Teigtaschen-Sichtkontrollen

Für das Wiener Marktamt (MA 59) ist diese Entdeckung jetzt Anlass genug für eine großflächige Amtshandlung: Alle 535 Wiener Asia-Lokale sollen überprüft werden – vom Take-away-Imbiss über klassische Chinalokale bis hin zum Nobelrestaurant.

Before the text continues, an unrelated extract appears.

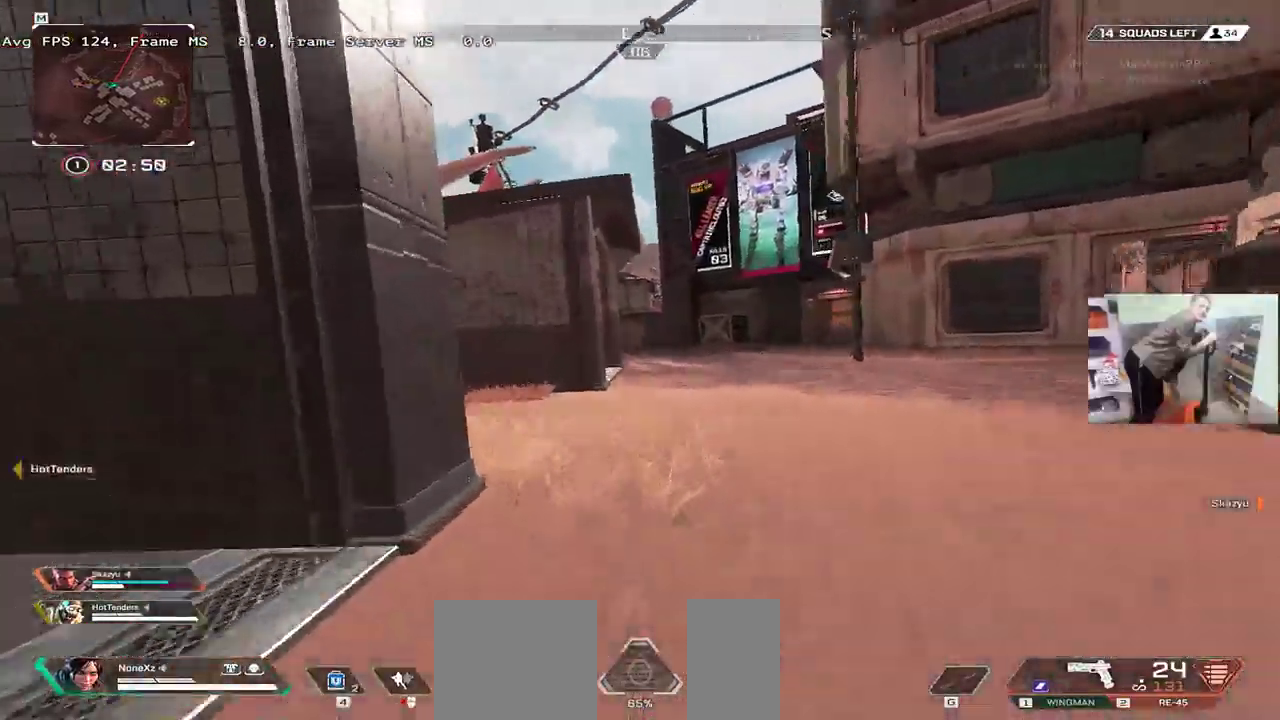
{"keys": ["w"], "mouse": [], "events": [[17, "e", "down"], [17, "mouse_right", "up"], [117, "e", "up"], [150, "ctrl", "up"]]}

Kontrolliert wird, ob sich unter den gastronomischen Betrieben etwaige Abnehmer der illegalen Teigtaschen befinden. Die beamteten Besuche würden in den nächsten zwei Wochen stattfinden, sagt Marktamtssprecher Alexander Hengl. "Wenn die Teigtaschen genau so aussehen wie jene aus der illegalen Produktion, werden Proben entnommen und von der Österreichischen Agentur für Ernährungssicherheit (Ages) überprüft."

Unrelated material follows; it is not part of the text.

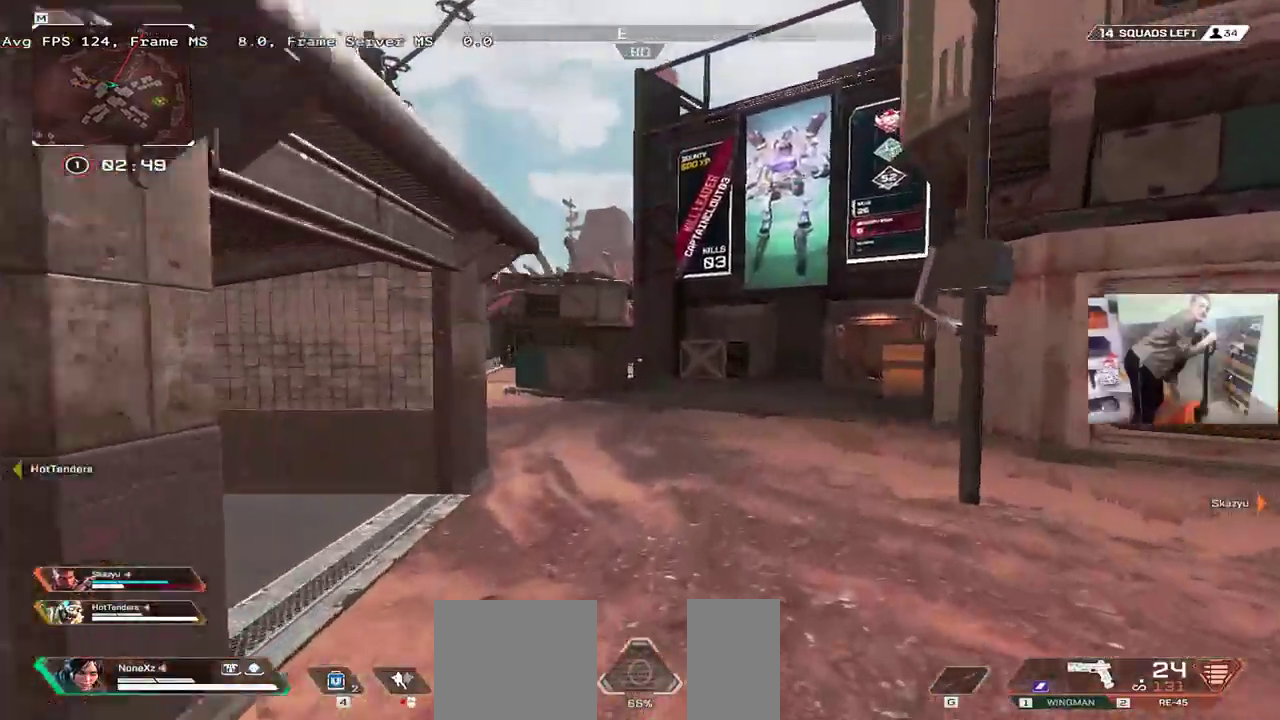
{"keys": ["w"], "mouse": [], "events": [[217, "tab", "down"], [284, "tab", "up"]]}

Die Rückverfolgbarkeit von Lebensmitteln müsse stets gewährleistet sein, sagt Hengl. Findet das Marktamt bei einem der Restaurants Teigtaschen aus der illegalen Favoritner Großproduktion, drohen den Lokalbetreibern eine Anzeige sowie Geldstrafen von bis zu 500 Euro.

Ohne Rechnung gekauft

Am Donnerstag berichtete ein Sprecher des Finanzministeriums dem STANDARD von einem ersten Ermittlungserfolg: Aufgrund von Hinweisen aus der Bevölkerung habe die Finanzpolizei zwei Asia-Supermärkte als Abnehmer identifizieren können. Dabei seien jeweils über 100 Kilogramm Tiefkühlware entdeckt und durch das Marktamt sofort beschlagnahmt worden. Die Ware sei ohne Rechnung ein- und verkauft worden.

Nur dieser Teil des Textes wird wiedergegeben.